# Vertical rebar in footer



## stevekem (Aug 15, 2012)

Just finished laying the forms for our stepped footer today and am going to get the footer rebar put in tomorrow morning.

1) Is vertical rebar generally required for footer inspection (before pour)?

2) Does the vertical rebar need to run completely to top block or just to grade?

3) How many feet should it be spaced apart?


----------



## stadry (Jun 20, 2009)

the rebar is horizontal in a foundation,,, 4' o/c # 5 bar in block for bsmt walls,,, i'd put in tie bars in a stepp'd footer.


----------



## concretemasonry (Oct 10, 2006)

In a "stepped footing", the rebar is intended to provide structural continuity up/down and across a section. Usually, bends and lapping distance between vetical steel are required. This is because it is necessary to distribute the loads as the elevation and loads change depending on the situation.

Inspection requirements depend on the local requirements, so the local inspection office should be contacted, since different jurisdictions are allowed to enforce them.

Are you sure the rebars are not just dowels to connect to higher parts of a wall to be built later? (either block or concrete).

Dick


----------



## stevekem (Aug 15, 2012)

Yes, I was referring the vertical rebar sticking out of footer for the block wall to go over. Is this generally required to be in place for footer inspections?

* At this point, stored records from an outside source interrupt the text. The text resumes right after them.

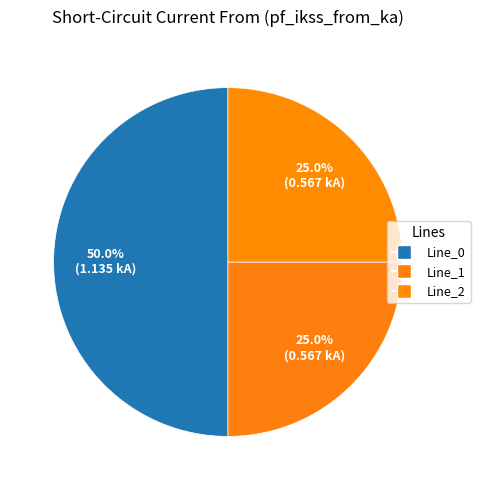

Between Line_2 and Line_0, which is larger?

Line_0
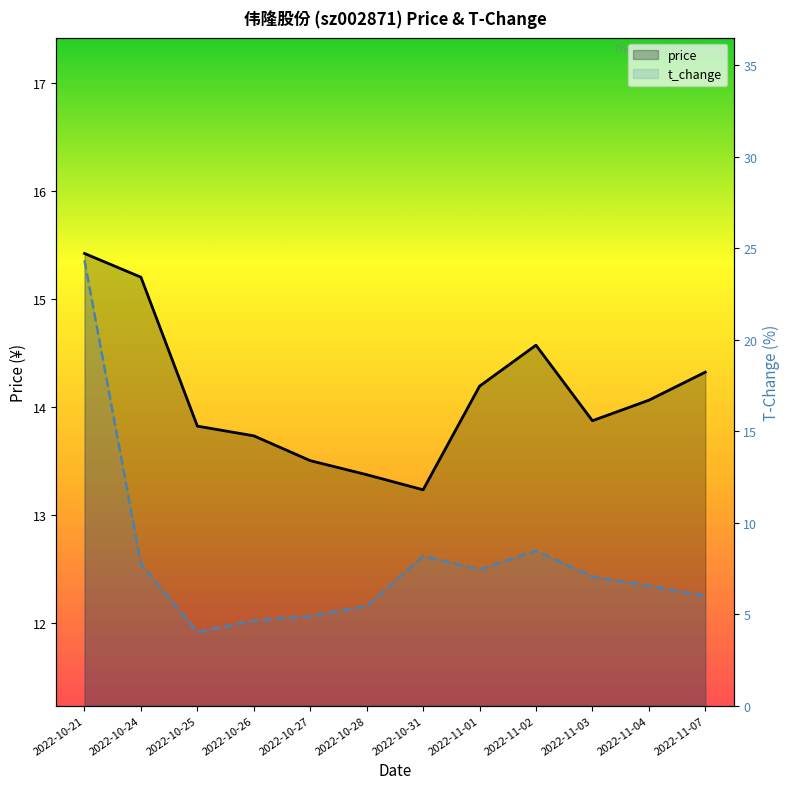

Rank the series at 2022-10-26 from highest to lowest value.

price, t_change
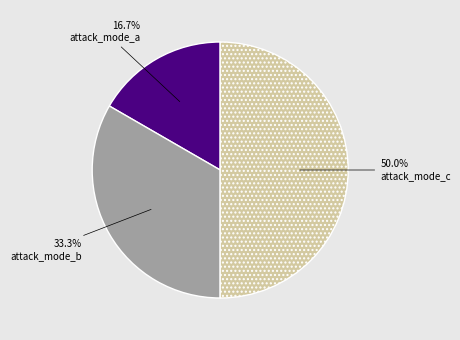

To the nearest percent, what is the average slice percentage?

33%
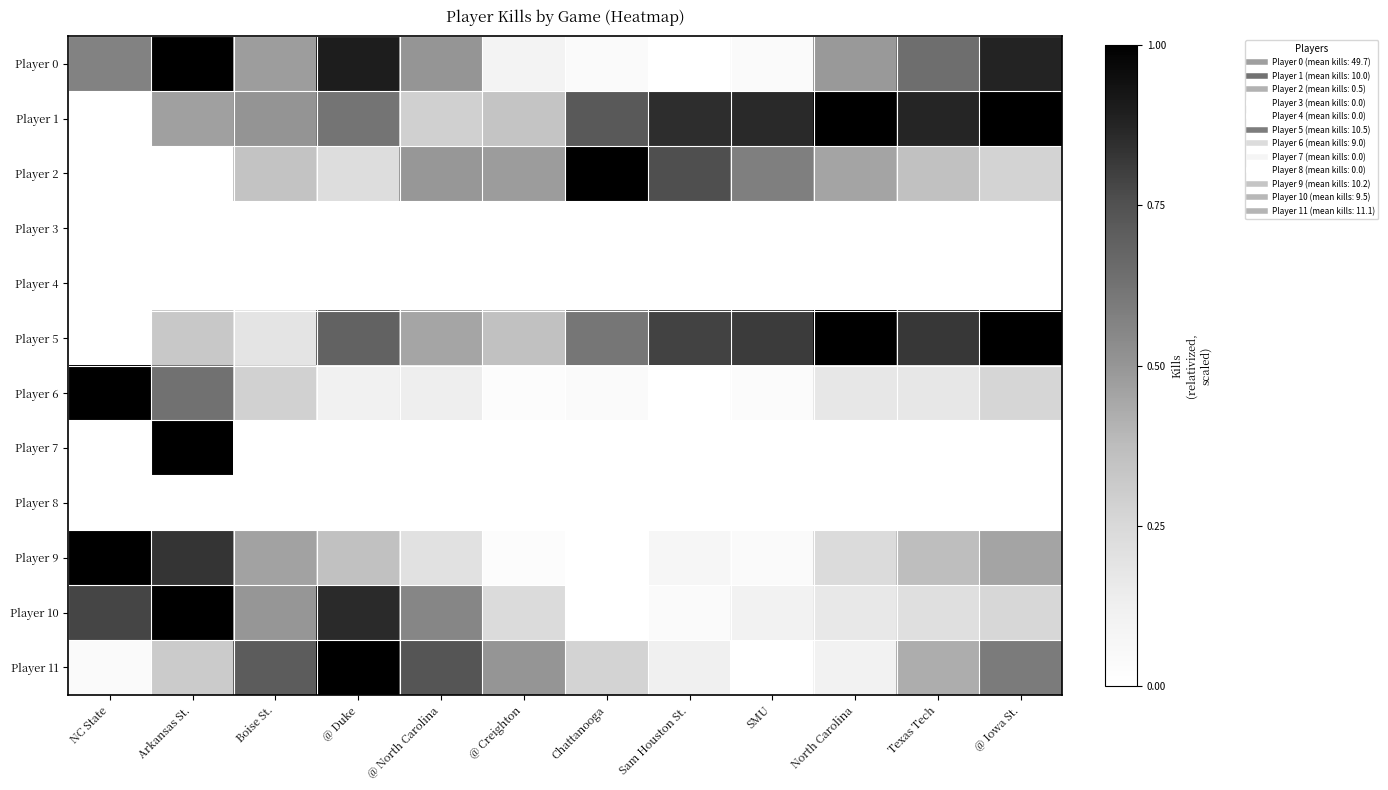

Count the number of data series in this chart.

12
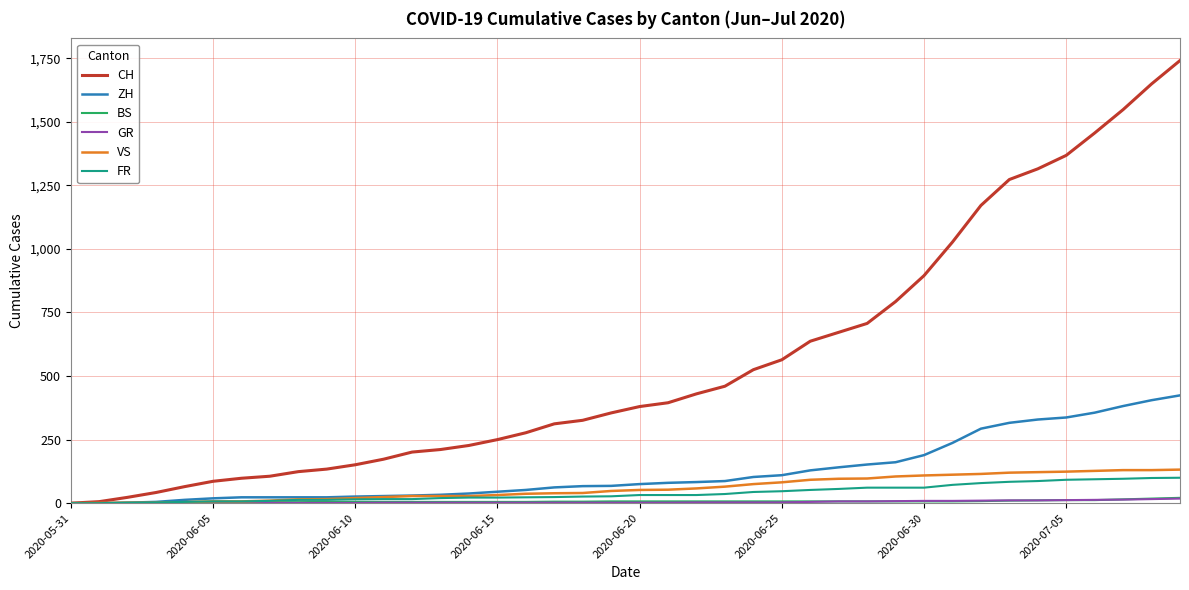

What is the greatest value displayed?

1741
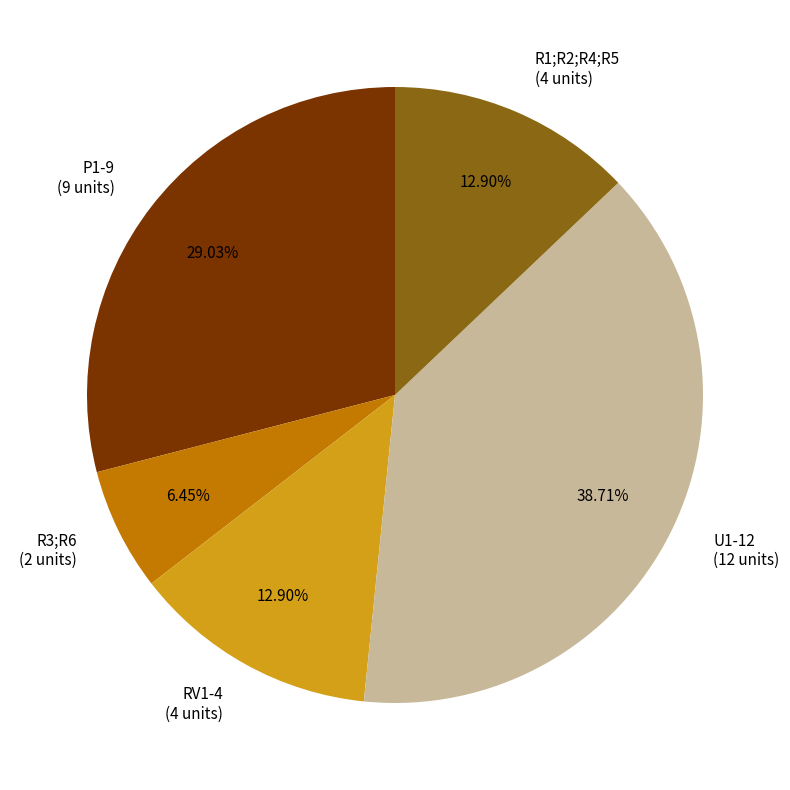

True or false: U1-12 accounts for 31% of the total.

False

Regarding the stepped footer, I have 1 step that goes down 24" exactly to lower footer. I was going to have 2 runs of horiziontal rebar throughout footer and tie into the 2 runs of vertical rebar in "step" using rebar tie wire. Would this be ok or do I have to bend the rebar at 90 degrees to follow "step" down into lower footer?




concretemasonry said:


> In a "stepped footing", the rebar is intended to provide structural continuity up/down and across a section. Usually, bends and lapping distance between vetical steel are required. This is because it is necessary to distribute the loads as the elevation and loads change depending on the situation.
> 
> Inspection requirements depend on the local requirements, so the local inspection office should be contacted, since different jurisdictions are allowed to enforce them.
> 
> ...


----------



## Willie T (Jan 29, 2009)

Yes, bend them. And it isn't exactly a full 90° / 90° bend... just as the drop-off should not be sheer 90° turns. The top part should be dug back to create a 45° slope down into the lower portion, and the rebar bent to match the angle.

9 times out of 10, the AHJ is going to want to see the vertical dowels in place before passing the footer. And in some areas, the code calls for specific placement. (exact measurements)


----------



## jomama45 (Nov 13, 2008)

stevekem said:


> Just finished laying the forms for our stepped footer today and am going to get the footer rebar put in tomorrow morning.
> 
> 1) Is vertical rebar generally required for footer inspection (before pour)?
> 
> ...



Depends on a number of factors. The same code that's requiring you to install vertical rebar should give you the specifics on size, spacing, etc...


----------



## jomama45 (Nov 13, 2008)

Willie T said:


> Yes, bend them. And it isn't exactly a full 90° / 90° bend... just as the drop-off should not be sheer 90° turns. The top part should be dug back to create a 45° slope down into the lower portion, and the rebar bent to match the angle.


What Willie said.................:thumbsup:


----------